Sonntag, 8. September 2013
Von einem Lichtlein und viel Wein
Jó ejt!
Nach fünf Tagen Powerlearning sind meine Mitstreiter hier in Monoszló von einer, mir natürlich völlig unbegreiflichen ;) Trägheit ergriffen worden. Deshalb fühle ich mich gerade wieder einmal bemüßigt, mich meinen treuen Lesern zu widmen.
Es ist zwar viel passiert, aber eigentlich wollte ich euch nicht mit Geschichten über Lagerfeuer, Trinkspiele u.ä. langweilen. Stattdessen werde ich euch von einem Lichtlein berichten, das mir heute Morgen aufging. Besagtes Lichtlein erhellte mir den Zusammenhang zwischen Höflichkeit und Sprachkenntnis.

In unserer gemütlichen Jugendherberge werden wir von zwei herzensguten älteren Damen bekocht und bemuttert, die uns auch jeden Wunsch erfüllen, sofern wir ihn auf Ungarisch äußern können.
Einige von uns verspürten das Verlangen nach einer Kanne Tee und so ging ich mit der Teekanne und meinem dürftigem Ungarisch bewaffnet in die Küche und stammelte etwas, was sinngemäß wahrscheinlich so viel bedeutete wie „ Wir Tee wollen.

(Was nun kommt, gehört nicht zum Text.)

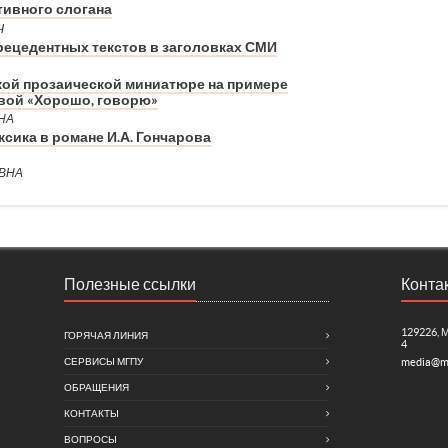
тивного слогана
Ч
рецедентных текстов в заголовках СМИ
кой прозаической миниатюре на примере
вой «Хорошо, говорю»
НА
сика в романе И.А. Гончарова
ВНА
Полезные ссылки
Конта
129226, 
ГОРЯЧАЯ ЛИНИЯ
4
СЕРВИСЫ МГПУ
media@m
ОБРАЩЕНИЯ
КОНТАКТЫ
ВОПРОСЫ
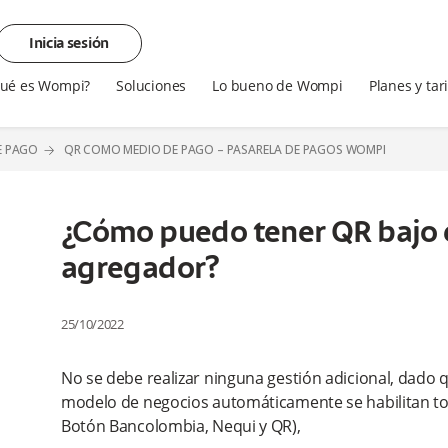
Inicia sesión
ué es Wompi?
Soluciones
Lo bueno de Wompi
Planes y tar
E PAGO
QR COMO MEDIO DE PAGO – PASARELA DE PAGOS WOMPI
¿Cómo puedo tener QR bajo 
agregador?
25/10/2022
No se debe realizar ninguna gestión adicional, dado qu
modelo de negocios automáticamente se habilitan tod
Botón Bancolombia, Nequi y QR),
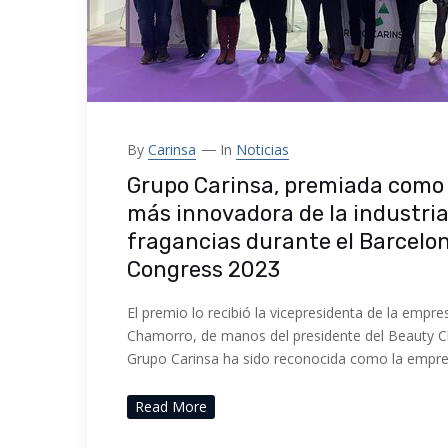
By
Carinsa
In
Noticias
Grupo Carinsa, premiada como
más innovadora de la industria
fragancias durante el Barcelo
Congress 2023
El premio lo recibió la vicepresidenta de la empr
Chamorro, de manos del presidente del Beauty C
Grupo Carinsa ha sido reconocida como la empr
Read More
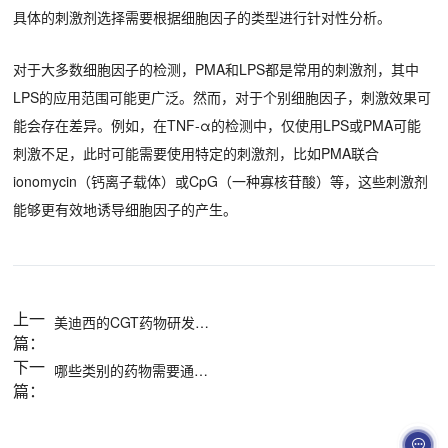
具体的刺激剂选择需要根据细胞因子的类型进行针对性分析。
对于大多数细胞因子的检测，PMA和LPS都是常用的刺激剂，其中
LPS的应用范围可能更广泛。然而，对于个别细胞因子，刺激效果可
能会存在差异。例如，在TNF-α的检测中，仅使用LPS或PMA可能
刺激不足，此时可能需要使用特定的刺激剂，比如PMA联合
ionomycin（钙离子载体）或CpG（一种寡核苷酸）等，这些刺激剂
能够更有效地诱导细胞因子的产生。
上一
美迪西的CGT药物研发服务平台优势有哪些？
篇：
下一
哪些类别的药物需要通过细胞因子评估来测定其药效？
篇：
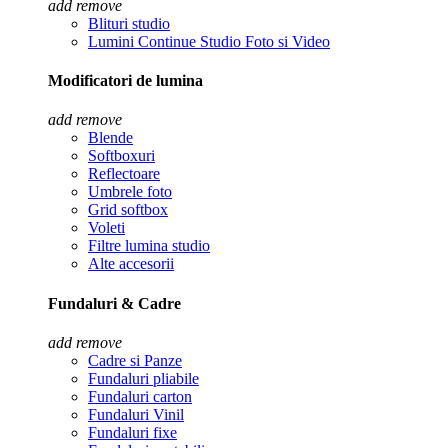
add
remove
Blituri studio
Lumini Continue Studio Foto si Video
Modificatori de lumina
add
remove
Blende
Softboxuri
Reflectoare
Umbrele foto
Grid softbox
Voleti
Filtre lumina studio
Alte accesorii
Fundaluri & Cadre
add
remove
Cadre si Panze
Fundaluri pliabile
Fundaluri carton
Fundaluri Vinil
Fundaluri fixe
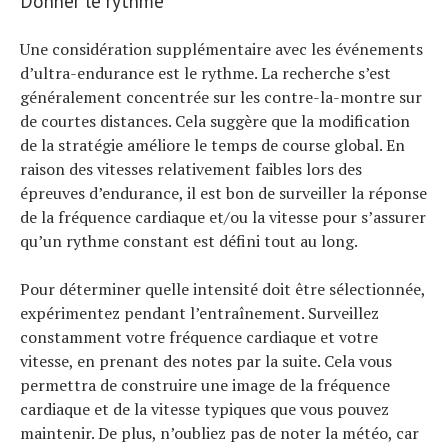
Donner le rythme
Une considération supplémentaire avec les événements
d’ultra-endurance est le rythme. La recherche s’est
généralement concentrée sur les contre-la-montre sur
de courtes distances. Cela suggère que la modification
de la stratégie améliore le temps de course global. En
raison des vitesses relativement faibles lors des
épreuves d’endurance, il est bon de surveiller la réponse
de la fréquence cardiaque et/ou la vitesse pour s’assurer
qu’un rythme constant est défini tout au long.
Pour déterminer quelle intensité doit être sélectionnée,
expérimentez pendant l’entraînement. Surveillez
constamment votre fréquence cardiaque et votre
vitesse, en prenant des notes par la suite. Cela vous
permettra de construire une image de la fréquence
cardiaque et de la vitesse typiques que vous pouvez
maintenir. De plus, n’oubliez pas de noter la météo, car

Danke!“ (Mir war leider das richtige Wort für Bitte entfallen, da es im Ungarischen grob geschätzt 20 Wörter dafür gibt).
In diesem Moment habe ich mich doch etwas unwohl gefühlt, weil ich in Deutschland niemals auf die Idee käme, einer alten Frau eine Teekanne unter die Nase zu halten und Tee zu „wollen“. Ich würde mich demütigst danach erkundigen, ob sie die Liebenswürdigkeit besäße, mir eine Kanne Tee zuzubereiten und würde sie wissen lassen, dass ich ihr in diesem Falle zu großem Dank verpflichtet wäre.
Und als mir dieser Gedanke so im Kopf herumging, habe ich mich daran erinnert, dass ich in meinem Nebenjob als Schuhverkäuferin auch ab und an ausländische Kunden hatte, die zu mir sagten „Du Schuh holen“ oder „Schuhe nix gutt“. Ich glaube auch, dass ich mich manchmal über diese unhöfliche Anrede geärgert habe. Wahrscheinlich habe ich einfach noch nie aktiv darüber nachgedacht, dass es gar nicht so einfach ist, höflich zu sein, wenn man die Sprache nicht spricht und man deshalb automatisch anders wirkt, als man eigentlich möchte...
Ja, man merkt vielleicht, dass der ungarische Wein und die späte Stunde eine wahre Philosophin aus mir machen;)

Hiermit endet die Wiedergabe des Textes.